» **Texto del ejercicio**:
::::::
Disce, puer, virtutem ex me verumque laborem, fortunam ex aliis.

 

Aprende, hijo, de mí el valor y el esfuerzo verdadero, de los otros la fortuna.

 

Aen. XII, 435-436

 

 

Si se pudiera resumir la historia de la literatura en una competición entre policías y ladrones, todos, por lo que parece y hasta ayer mismo, nos hemos puesto del lado de los ladrones. A la pregunta: «¿Cuál es tu héroe favorito?», no he oído nunca a nadie responder: «Eneas». Y eso que, durante algún tiempo, he vivido en Roma.

Si alguien tiene una impresión de Eneas, aunque sea lejana —cosa que no debemos descartar, porque lo más frecuente es que no tengamos nada que decir de él; la indiferencia es total—, esta es la del disoluto. La del empleado del Hado un poquito blando. La de quien, casi por casualidad, después de ser lanzado de aquí para allá por los dioses, de pronto se ve a sí mismo fundando un imperio sin saberlo. Y que, cuando le ocurre algo verdaderamente épico, como ser seducido por una irresistible reina de Cartago, dispuesta a entregarle sus dominios, escapa atemorizado. Por lo demás, ¿qué héroe se va a dar una vuelta por el Mediterráneo con las manos unidas en oración, sin contar con más fuerza que su pietas?

Durante mucho tiempo me he preguntado por las razones de los severos prejuicios que pesan sobre el personaje de Eneas y que harían de la Eneida un relato para los débiles de espíritu. Solo recientemente he comprendido que esa incomodidad mezclada con fastidio que se experimenta al leer el poema de Virgilio —o incluso solo cuando se oye hablar de él— no va unida tanto a la figura poco majestuosa de Eneas como al momento en el que se lee la Eneida. Y a ese «recientemente» mencionado poco antes me veo obligada a añadir: por desgracia.

La Eneida no es un poema para tiempos de paz. Sus versos no son propios de un momento en el que las cosas transcurren sin tropiezo. Cuando todo marcha bien, la Eneida no puede ser más que un aburrimiento mortal (y menuda suerte la de los que, a lo largo de los siglos, han gozado del lujo de bostezar con sus hexámetros). Por desgracia, el canto de Eneas está destinado al momento en el que experimentamos la urgencia de tener que orientarnos en un después que nos aturde porque es distinto del antes en el que siempre hemos vivido. Por decirlo con el lenguaje de los partes meteorológicos: la Eneida es la lectura calurosamente recomendada cuando uno está en medio de una tormenta y, además, sin paraguas; en los días de sol sirve para muy poco o para nada.

 

 

Por lo demás, fue así desde el principio. Mejor dicho, era así incluso antes de empezar. Virgilio escribía sobre los trabajos de Eneas y, mientras tanto, intentaba mantenerse firme como mejor pudiera en aquel clima histórico en el que el Imperio romano levantaba con prepotencia la cabeza entre las ruinas de la república.
::::::
» **Extracto de datos**:
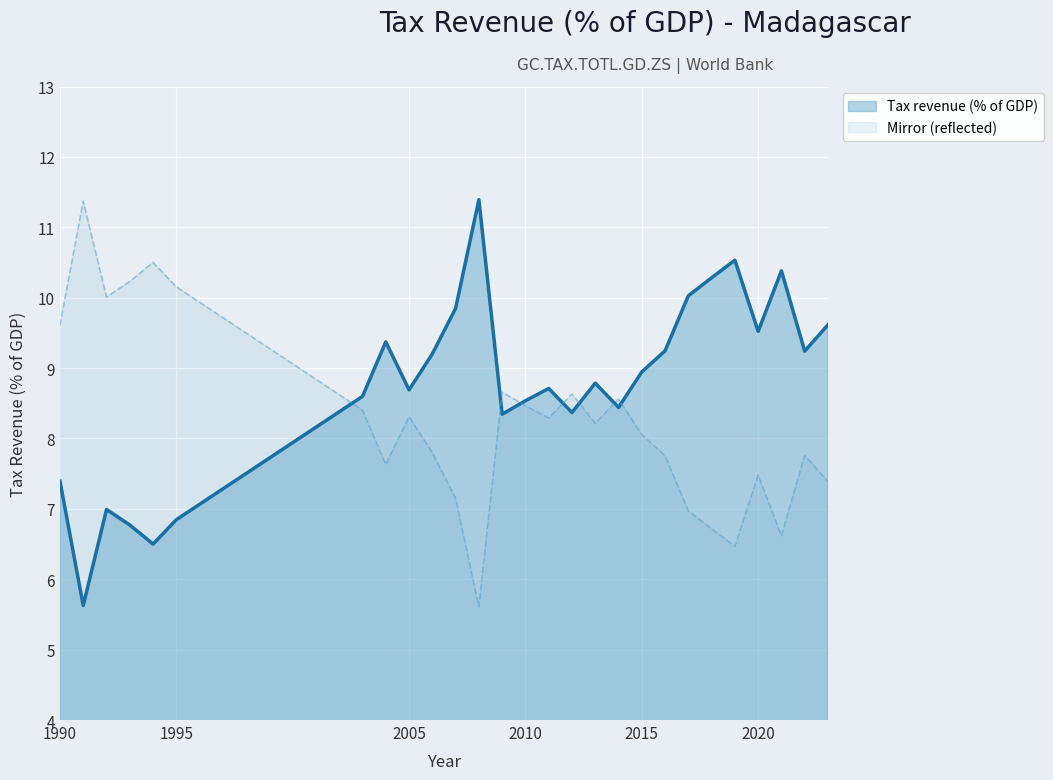

How many values in the Mirror (reflected) series exceed 8?

15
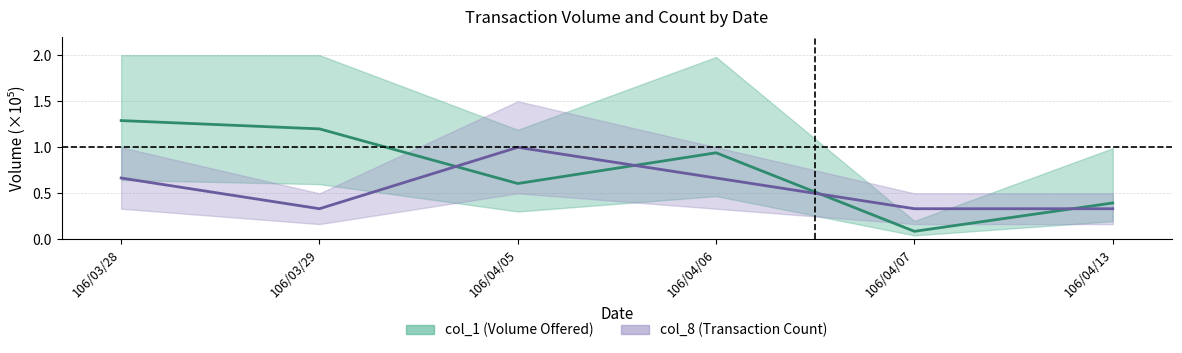

True or false: col_8 has a value of 1.0 at 106/04/05.

True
::::::
» **Qué hacer**:
Responde a estas preguntas sobre el texto acerca de la Eneida:
(a) Según la traducción del verso latino del comienzo, ¿de quiénes se aprende la fortuna?
(b) ¿Qué respuesta no ha oído nunca nadie dar a la pregunta «¿Cuál es tu héroe favorito?»?
(c) En el lenguaje de los partes meteorológicos, ¿cuándo es la Eneida la lectura calurosamente recomendada?

» **Respuesta**:
(a) De los otros.
(b) «Eneas».
(c) Cuando uno está en medio de una tormenta y, además, sin paraguas.